After returning from the Serengeti, we got right down to work. I spent most of this week at Foundation Karibu Tanzania, a home for severely abused children that allows them to heal physically while also providing counselling and reintegration to their families. Kathy and I will be implementing Fiti juice and uji (porridge) here over the next month and see how well it’s received by the children. We’ve really enjoyed teaching their kitchen how to make juice. The children usually help out by washing dishes and so on, and they’re very affectionate – my favourite moment was one little boy running up to me and hugging my legs.

We’ve also been helping the mamas at Tukwamuane with their bookkeeping. They have a very detailed system, and the only constructive feedback we had was tracking capital and their own salaries. We hope this way they will be able to track their savings and invest in new equipment.

Last weekend, I got to visit a local church with Maimuna! The topic was “family” – Maimuna spoke about domestic violence and encouraged a discussion about it with the congregation. A few people shared stories of neighbours they had helped through such a situation.
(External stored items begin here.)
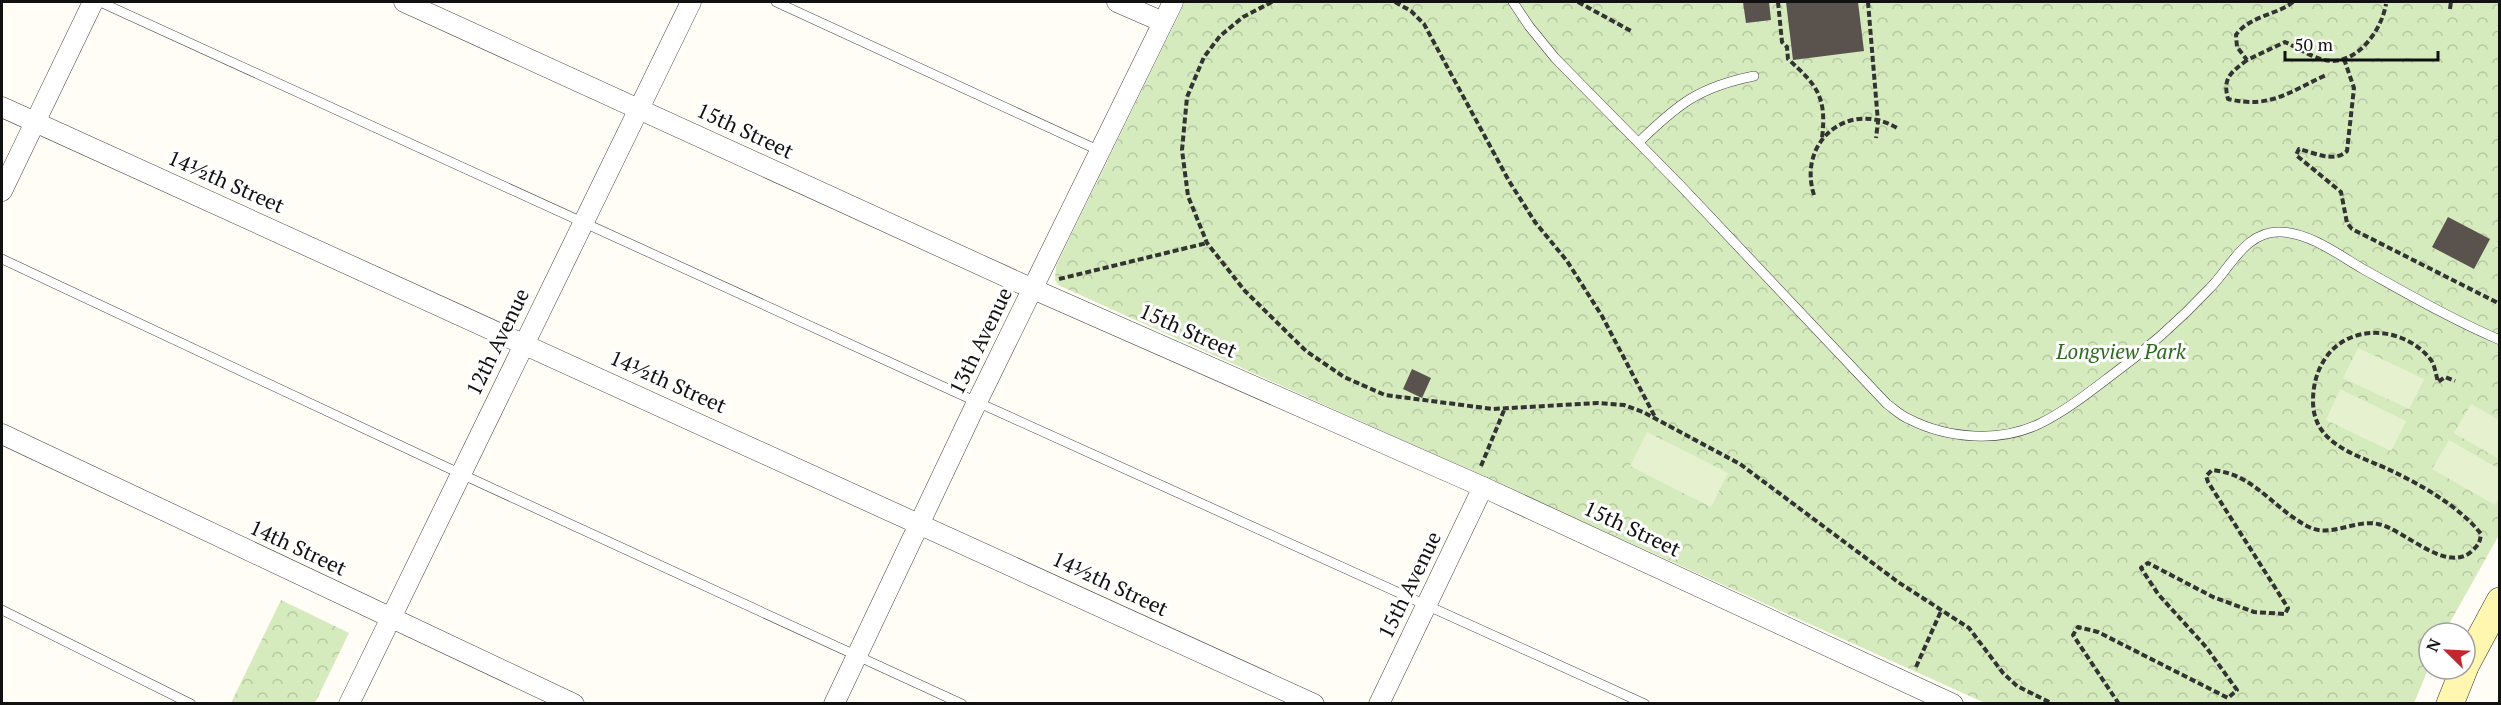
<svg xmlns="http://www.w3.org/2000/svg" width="2501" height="705" viewBox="0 0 2501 705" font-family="'PT Serif',serif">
<defs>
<pattern id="park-crowns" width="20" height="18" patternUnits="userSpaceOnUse" patternTransform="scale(1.5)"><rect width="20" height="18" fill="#d5ebbd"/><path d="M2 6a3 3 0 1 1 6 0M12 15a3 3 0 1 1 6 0" fill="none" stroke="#b6c8a1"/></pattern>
</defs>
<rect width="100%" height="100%" fill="#fffdf5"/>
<g fill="url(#park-crowns)">
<polygon points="1185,2 2499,2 2499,535 2444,633 2429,633 2429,667 2414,703 1985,703 1058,285 1055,280 1056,266"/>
<polygon points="281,600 349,633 315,703 231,703"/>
</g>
<g fill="#e6f2cf">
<polygon points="2358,348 2424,379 2409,409 2343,378"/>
<polygon points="2340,389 2406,421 2391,451 2326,420"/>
<polygon points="2471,404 2499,420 2499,459 2454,433"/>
<polygon points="1647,432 1728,473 1711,507 1630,466"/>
<polygon points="2449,440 2499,469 2499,497 2495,505 2432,469"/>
</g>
<g fill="#5a524d">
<polygon points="1743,2 1769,2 1771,20 1746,23"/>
<polygon points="1786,2 1858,2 1864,51 1793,60"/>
<polygon points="2448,217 2490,239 2474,269 2432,247"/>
<polygon points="1412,369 1431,378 1422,398 1403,389"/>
</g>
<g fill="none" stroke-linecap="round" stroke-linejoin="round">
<g stroke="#444" stroke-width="10">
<g id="lane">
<polyline points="100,2 977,402 1645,704"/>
<polyline points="776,2 1100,151"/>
<path d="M 1513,2 L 1529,26 L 1555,58 L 1680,185 L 1887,404 C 1894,409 1901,416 1909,419 C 1948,439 2001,443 2041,423 C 2065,411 2087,394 2108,378 C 2145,351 2179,321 2210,288 C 2231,267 2246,230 2281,232 C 2310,233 2339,255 2363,269 C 2408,294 2453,320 2500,340"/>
<path d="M 1639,142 C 1678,104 1699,87 1754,76"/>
<polyline points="2,259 459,473 962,704"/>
<polyline points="2,610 191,704"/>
</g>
</g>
<g stroke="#444" stroke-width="21">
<g id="street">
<polyline points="404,2 1033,289 1483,487 1953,704"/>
<polyline points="1117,2 1163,22"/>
<polyline points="2,107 1314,704"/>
<polyline points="2,191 93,2"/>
<polyline points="2,434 574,704"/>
<polyline points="349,704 691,2"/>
<polyline points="834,704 977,402 1173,2"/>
<polyline points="1379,704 1483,487"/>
</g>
</g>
<g stroke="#333" stroke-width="28">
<g id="secondary">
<polyline points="2465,666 2500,601"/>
<polyline points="2450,704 2464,669"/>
</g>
</g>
<g stroke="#333" stroke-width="4" stroke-dasharray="6 3" stroke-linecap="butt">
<polyline points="1272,2 1243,17 1220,36 1204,57 1187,97 1182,150 1188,196 1207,243 1245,291 1306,351 1344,377 1385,395 1493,409 1598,403 1624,405 1643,412 1740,464 1898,582 1969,628 2003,673 2017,686 2053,704"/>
<polyline points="1395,2 1411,11 1424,24 1509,181 1535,222 1567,261 1602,316 1655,417"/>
<polyline points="1578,2 1631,31"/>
<path d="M 1778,2 L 1782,42 L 1787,47 L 1788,59 C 1817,85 1827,97 1822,138"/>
<polyline points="1868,2 1878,122 1876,138"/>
<path d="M 2293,2 C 2277,15 2249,16 2236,35 L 2237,47 L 2247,60 L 2285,42 C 2300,49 2317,61 2333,61 C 2361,60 2382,28 2386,4"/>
<polyline points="2450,9 2451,2"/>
<path d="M 2344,59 L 2354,88 L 2347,151 C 2334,163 2315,153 2299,149 L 2296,155 L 2341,192 L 2347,223 L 2352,229 L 2500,304"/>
<path d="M 2247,60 C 2232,72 2222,77 2228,99 C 2270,109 2289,92 2326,75"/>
<path d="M 1814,195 C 1797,142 1848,99 1897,128"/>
<polyline points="1059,279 1207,243"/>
<polyline points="1481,466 1505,408"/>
<polyline points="1916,667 1941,611"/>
<path d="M 2119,704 L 2073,635 L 2078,627 L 2098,632 L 2228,698 L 2237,690 L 2206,647 L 2158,594 L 2141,568 L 2148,563 L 2213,597 L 2254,612 L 2285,614 L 2288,608 L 2208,482 L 2206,476 L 2212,470 C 2255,474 2273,509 2309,527 C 2331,538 2355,519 2378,524 C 2404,529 2448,576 2473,550 C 2479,544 2480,542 2481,534 C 2460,507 2423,486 2392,471 C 2359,455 2313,446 2313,401 C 2313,387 2316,374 2323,362 C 2346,322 2404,325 2431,360 C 2435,366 2436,375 2438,382 L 2445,377 L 2455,381"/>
</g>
<use href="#lane" stroke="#fff" stroke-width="9"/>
<use href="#street" stroke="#fff" stroke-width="20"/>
<use href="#secondary" stroke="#fff6b0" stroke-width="27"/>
</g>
<g text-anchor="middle" stroke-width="6" stroke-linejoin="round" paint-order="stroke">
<g font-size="21" fill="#111" stroke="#fff">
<text transform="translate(745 131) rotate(25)" y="7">15th Street</text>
<text transform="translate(226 182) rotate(24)" y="7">14½th Street</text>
<text transform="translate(1188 331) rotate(24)" y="7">15th Street</text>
<text transform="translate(981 341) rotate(-64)" y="7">13th Avenue</text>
<text transform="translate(498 342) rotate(-64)" y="7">12th Avenue</text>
<text transform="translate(668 382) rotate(24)" y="7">14½th Street</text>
<text transform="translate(1632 529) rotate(25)" y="7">15th Street</text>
<text transform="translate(298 548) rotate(25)" y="7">14th Street</text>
<text transform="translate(1110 584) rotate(25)" y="7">14½th Street</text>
<text transform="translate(1410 585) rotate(-64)" y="7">15th Avenue</text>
</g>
<g font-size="21" font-style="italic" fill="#2f6b1f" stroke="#fff">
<text x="2121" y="359">Longview Park</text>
</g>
</g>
<rect width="2501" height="705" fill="none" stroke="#111111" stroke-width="6"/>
<g transform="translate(2447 651) rotate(294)"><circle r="28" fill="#ffffff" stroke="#a0a0a0" stroke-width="1.5"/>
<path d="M0-4.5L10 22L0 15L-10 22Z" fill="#c4262e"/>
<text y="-9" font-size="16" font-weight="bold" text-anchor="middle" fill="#111111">N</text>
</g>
<path d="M2285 51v9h153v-9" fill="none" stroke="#111111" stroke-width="3"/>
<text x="2294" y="51" font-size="18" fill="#111111" stroke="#ffffff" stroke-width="4.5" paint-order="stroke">50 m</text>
</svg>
It was great to see people invested in finding a solution. Then, Kathy and I spoke about Fiti, its health benefits, and how it allows women to be economically empowered. Most people expressed skepticism at the idea of consuming bacteria for health – clearly, more public education is needed. But once the pastor expressed his support, the congregation was trusting.

Nearly two months of my internship are finished! It felt so long initially, but now time is flying by. I miss home a lot, but we’re starting to put down some roots here in Mwanza as well.